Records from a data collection
* begin *
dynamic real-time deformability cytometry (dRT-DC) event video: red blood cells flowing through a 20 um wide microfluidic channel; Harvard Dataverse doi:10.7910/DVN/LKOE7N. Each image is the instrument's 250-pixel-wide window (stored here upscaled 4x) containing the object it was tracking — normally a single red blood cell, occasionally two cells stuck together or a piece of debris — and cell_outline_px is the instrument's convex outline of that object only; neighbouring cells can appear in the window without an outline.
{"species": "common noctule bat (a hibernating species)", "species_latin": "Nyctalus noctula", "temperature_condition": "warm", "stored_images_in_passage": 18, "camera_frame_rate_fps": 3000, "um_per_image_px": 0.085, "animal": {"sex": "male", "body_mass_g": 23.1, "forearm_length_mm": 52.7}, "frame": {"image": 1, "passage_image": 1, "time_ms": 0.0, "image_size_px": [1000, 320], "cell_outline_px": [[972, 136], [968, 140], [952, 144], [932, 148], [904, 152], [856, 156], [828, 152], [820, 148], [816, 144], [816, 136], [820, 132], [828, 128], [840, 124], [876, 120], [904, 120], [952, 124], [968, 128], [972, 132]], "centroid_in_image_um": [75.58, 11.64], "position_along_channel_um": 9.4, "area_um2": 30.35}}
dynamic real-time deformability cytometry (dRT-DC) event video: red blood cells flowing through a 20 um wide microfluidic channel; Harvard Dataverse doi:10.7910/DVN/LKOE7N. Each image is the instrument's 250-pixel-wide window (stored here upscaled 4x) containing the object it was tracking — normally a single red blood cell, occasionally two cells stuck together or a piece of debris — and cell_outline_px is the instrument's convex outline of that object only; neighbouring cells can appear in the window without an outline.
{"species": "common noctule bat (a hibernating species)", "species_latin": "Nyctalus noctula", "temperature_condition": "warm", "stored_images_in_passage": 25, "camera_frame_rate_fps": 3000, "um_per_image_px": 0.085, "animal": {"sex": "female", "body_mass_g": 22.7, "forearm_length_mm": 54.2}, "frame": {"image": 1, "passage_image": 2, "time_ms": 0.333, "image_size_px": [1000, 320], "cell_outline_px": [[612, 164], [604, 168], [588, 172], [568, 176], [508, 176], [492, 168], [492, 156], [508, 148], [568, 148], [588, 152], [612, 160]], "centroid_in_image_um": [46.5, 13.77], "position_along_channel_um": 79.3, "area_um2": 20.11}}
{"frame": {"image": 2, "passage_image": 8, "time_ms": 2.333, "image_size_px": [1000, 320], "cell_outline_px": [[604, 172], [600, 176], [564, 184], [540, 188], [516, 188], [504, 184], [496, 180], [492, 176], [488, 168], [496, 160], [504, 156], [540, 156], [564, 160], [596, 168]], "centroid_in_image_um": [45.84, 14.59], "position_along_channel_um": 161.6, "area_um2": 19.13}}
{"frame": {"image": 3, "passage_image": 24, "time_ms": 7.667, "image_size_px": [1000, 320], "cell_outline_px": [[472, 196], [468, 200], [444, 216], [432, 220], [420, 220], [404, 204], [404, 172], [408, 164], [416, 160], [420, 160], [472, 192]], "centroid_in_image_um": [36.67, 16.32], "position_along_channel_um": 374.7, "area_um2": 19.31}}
* end *
_GIVEN REQUEST_
Print the records above exactly as they appear.

_THE REPLY_
dynamic real-time deformability cytometry (dRT-DC) event video: red blood cells flowing through a 20 um wide microfluidic channel; Harvard Dataverse doi:10.7910/DVN/LKOE7N. Each image is the instrument's 250-pixel-wide window (stored here upscaled 4x) containing the object it was tracking — normally a single red blood cell, occasionally two cells stuck together or a piece of debris — and cell_outline_px is the instrument's convex outline of that object only; neighbouring cells can appear in the window without an outline.
{"species": "common noctule bat (a hibernating species)", "species_latin": "Nyctalus noctula", "temperature_condition": "warm", "stored_images_in_passage": 18, "camera_frame_rate_fps": 3000, "um_per_image_px": 0.085, "animal": {"sex": "male", "body_mass_g": 23.1, "forearm_length_mm": 52.7}, "frame": {"image": 1, "passage_image": 1, "time_ms": 0.0, "image_size_px": [1000, 320], "cell_outline_px": [[972, 136], [968, 140], [952, 144], [932, 148], [904, 152], [856, 156], [828, 152], [820, 148], [816, 144], [816, 136], [820, 132], [828, 128], [840, 124], [876, 120], [904, 120], [952, 124], [968, 128], [972, 132]], "centroid_in_image_um": [75.58, 11.64], "position_along_channel_um": 9.4, "area_um2": 30.35}}
dynamic real-time deformability cytometry (dRT-DC) event video: red blood cells flowing through a 20 um wide microfluidic channel; Harvard Dataverse doi:10.7910/DVN/LKOE7N. Each image is the instrument's 250-pixel-wide window (stored here upscaled 4x) containing the object it was tracking — normally a single red blood cell, occasionally two cells stuck together or a piece of debris — and cell_outline_px is the instrument's convex outline of that object only; neighbouring cells can appear in the window without an outline.
{"species": "common noctule bat (a hibernating species)", "species_latin": "Nyctalus noctula", "temperature_condition": "warm", "stored_images_in_passage": 25, "camera_frame_rate_fps": 3000, "um_per_image_px": 0.085, "animal": {"sex": "female", "body_mass_g": 22.7, "forearm_length_mm": 54.2}, "frame": {"image": 1, "passage_image": 2, "time_ms": 0.333, "image_size_px": [1000, 320], "cell_outline_px": [[612, 164], [604, 168], [588, 172], [568, 176], [508, 176], [492, 168], [492, 156], [508, 148], [568, 148], [588, 152], [612, 160]], "centroid_in_image_um": [46.5, 13.77], "position_along_channel_um": 79.3, "area_um2": 20.11}}
{"frame": {"image": 2, "passage_image": 8, "time_ms": 2.333, "image_size_px": [1000, 320], "cell_outline_px": [[604, 172], [600, 176], [564, 184], [540, 188], [516, 188], [504, 184], [496, 180], [492, 176], [488, 168], [496, 160], [504, 156], [540, 156], [564, 160], [596, 168]], "centroid_in_image_um": [45.84, 14.59], "position_along_channel_um": 161.6, "area_um2": 19.13}}
{"frame": {"image": 3, "passage_image": 24, "time_ms": 7.667, "image_size_px": [1000, 320], "cell_outline_px": [[472, 196], [468, 200], [444, 216], [432, 220], [420, 220], [404, 204], [404, 172], [408, 164], [416, 160], [420, 160], [472, 192]], "centroid_in_image_um": [36.67, 16.32], "position_along_channel_um": 374.7, "area_um2": 19.31}}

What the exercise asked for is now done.